This document provides instructions for installing a SSL certificate on Mac OSX 10.4 and assumes that you created the Private Key and CSR on the command line.
Step 1: Download the updated Intermediate CA bundle
- Download the Intermediate CA certificate from this link.
- Select the appropriate Intermediate CA certificate for your SSL Certificate type.
NOTE: If you are not sure which certificate you have purchased, follow the steps from this link.
- Paste the Intermediate CA certificate by using a plain text editor like TextEdit.app, nano or vi to avoid
adding control characters or special fonts to the certificate file.
- Save the file as /etc/httpd/ssl.crt/intermediate.crt
Step 2: Download the SSL certificate
- The Symantec certificate will be sent by email. If using the certificate included as an attachment (Cert.cer), you may use the file.

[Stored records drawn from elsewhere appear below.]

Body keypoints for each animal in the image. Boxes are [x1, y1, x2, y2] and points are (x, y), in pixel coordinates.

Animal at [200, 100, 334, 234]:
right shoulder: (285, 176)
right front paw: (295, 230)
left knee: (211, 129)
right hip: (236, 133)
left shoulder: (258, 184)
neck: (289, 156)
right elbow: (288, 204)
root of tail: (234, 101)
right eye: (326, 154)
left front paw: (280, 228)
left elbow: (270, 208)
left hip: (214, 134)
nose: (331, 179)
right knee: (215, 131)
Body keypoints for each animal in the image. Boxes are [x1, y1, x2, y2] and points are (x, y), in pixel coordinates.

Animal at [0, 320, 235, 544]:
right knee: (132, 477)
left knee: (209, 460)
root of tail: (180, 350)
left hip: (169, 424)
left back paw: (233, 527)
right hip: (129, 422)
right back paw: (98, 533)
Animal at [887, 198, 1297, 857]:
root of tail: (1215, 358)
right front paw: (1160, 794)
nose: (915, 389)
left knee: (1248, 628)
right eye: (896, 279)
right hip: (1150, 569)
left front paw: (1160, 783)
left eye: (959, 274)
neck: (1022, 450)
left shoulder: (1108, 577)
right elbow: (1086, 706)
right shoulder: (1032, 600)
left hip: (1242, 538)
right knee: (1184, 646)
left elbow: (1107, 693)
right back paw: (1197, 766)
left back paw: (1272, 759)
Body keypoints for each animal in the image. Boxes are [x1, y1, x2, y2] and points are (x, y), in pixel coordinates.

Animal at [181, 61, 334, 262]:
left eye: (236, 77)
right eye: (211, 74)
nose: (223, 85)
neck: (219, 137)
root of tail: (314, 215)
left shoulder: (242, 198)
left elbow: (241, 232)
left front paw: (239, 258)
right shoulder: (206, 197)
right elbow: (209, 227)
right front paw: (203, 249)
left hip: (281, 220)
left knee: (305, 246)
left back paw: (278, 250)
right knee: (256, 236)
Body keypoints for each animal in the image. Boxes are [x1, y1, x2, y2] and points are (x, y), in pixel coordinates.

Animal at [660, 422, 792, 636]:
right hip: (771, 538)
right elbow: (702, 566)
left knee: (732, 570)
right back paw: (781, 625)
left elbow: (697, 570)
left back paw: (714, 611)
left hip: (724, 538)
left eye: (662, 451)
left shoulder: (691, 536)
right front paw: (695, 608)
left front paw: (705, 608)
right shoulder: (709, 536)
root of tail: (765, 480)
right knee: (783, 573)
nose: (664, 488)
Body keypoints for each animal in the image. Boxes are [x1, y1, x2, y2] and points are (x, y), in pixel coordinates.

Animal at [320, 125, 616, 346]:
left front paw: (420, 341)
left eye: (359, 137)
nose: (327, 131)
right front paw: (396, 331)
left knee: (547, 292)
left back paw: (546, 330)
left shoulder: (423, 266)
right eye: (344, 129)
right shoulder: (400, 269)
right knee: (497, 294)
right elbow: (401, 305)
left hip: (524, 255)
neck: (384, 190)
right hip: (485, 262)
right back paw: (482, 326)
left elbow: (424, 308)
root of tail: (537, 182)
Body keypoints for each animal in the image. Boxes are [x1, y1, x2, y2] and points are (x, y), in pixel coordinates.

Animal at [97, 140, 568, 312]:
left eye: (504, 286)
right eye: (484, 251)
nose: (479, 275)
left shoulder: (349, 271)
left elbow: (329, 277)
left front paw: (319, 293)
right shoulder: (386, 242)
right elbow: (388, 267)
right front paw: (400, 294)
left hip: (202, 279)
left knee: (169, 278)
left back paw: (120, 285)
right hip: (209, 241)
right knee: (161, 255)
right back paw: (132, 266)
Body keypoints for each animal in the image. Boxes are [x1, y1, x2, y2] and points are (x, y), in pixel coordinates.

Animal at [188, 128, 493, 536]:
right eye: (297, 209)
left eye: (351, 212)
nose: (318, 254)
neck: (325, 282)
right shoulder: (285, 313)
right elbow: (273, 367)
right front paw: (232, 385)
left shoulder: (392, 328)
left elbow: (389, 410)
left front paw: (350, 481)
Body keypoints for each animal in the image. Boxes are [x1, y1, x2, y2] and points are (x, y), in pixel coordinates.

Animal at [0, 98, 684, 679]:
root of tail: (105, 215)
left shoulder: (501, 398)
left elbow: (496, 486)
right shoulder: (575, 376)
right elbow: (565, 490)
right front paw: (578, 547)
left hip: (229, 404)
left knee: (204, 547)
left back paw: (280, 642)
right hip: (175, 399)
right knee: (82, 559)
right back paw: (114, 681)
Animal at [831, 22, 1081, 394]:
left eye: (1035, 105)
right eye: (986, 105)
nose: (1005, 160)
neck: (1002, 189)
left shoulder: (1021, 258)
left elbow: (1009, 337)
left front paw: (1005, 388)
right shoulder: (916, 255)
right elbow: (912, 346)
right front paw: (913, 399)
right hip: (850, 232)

If using the certificate imbedded in the body of the email, copy and paste the certificate by using a plain text editor like
TextEdit.app, nano or vi.
The text file should look like:
- Make sure there are 5 dashes to either side of the BEGIN CERTIFICATE and END CERTIFICATE and that no white spaces,
extra line breaks or additional characters have been inadvertently added.
NOTE: Download the certificate from your Managed PKI for SSL account.
Please select X.509 as a certificate format and copy only the End Entity Certificate.
- To follow the naming convention for Apache, rename the certificate filename with the .crt extension, for example: public.crt
- Copy the Certificate into the directory that you will be using to hold the certificates, for example: /etc/httpd/ssl.crt/public.crt
Step 3: Assign the new SSL certificate to the web site
- Open the Server Admin utility.
- In the Computers & Services column, open out the current server and select Web.
- In the main section of the Server Admin screen, select the Sites tab and double-click the site being secured with SSL.
- Select the Security tab, check the box for Enable Secure Sockets Layer (SSL) if not already checked.
NOTE: If you change this selection, the port number the website operates on may change (a warning will appear if this is the case).
If you need the website to operate in both http and https mode, you need to create a copy of the site in Server Admin.
- In the Certificate: dropdown, select Custom Configuration.
- A dialogue box appears to specify the locations of the certificate and key files.
The below assumes the file locations and names have been left as recommended:
For 'Certificate File', enter /etc/httpd/ssl.crt/public.crt
For 'Private Key File', enter /etc/httpd/ssl.key/private.key
For 'Certificate Authority File', enter /etc/httpd/ssl.crt/intermediate.crt
For 'Private Key Passphrase', leave empty unless a password has been set on the private key
- Click OK on the dialogue box, click Save on the Server Admin window and click Restart when prompted.
NOTE: If there are any errors during the restart process, review the logs to determine the problem - the most common issue is an
incorrectly specified certificate file or a mismatch between the private key and SSL certificate.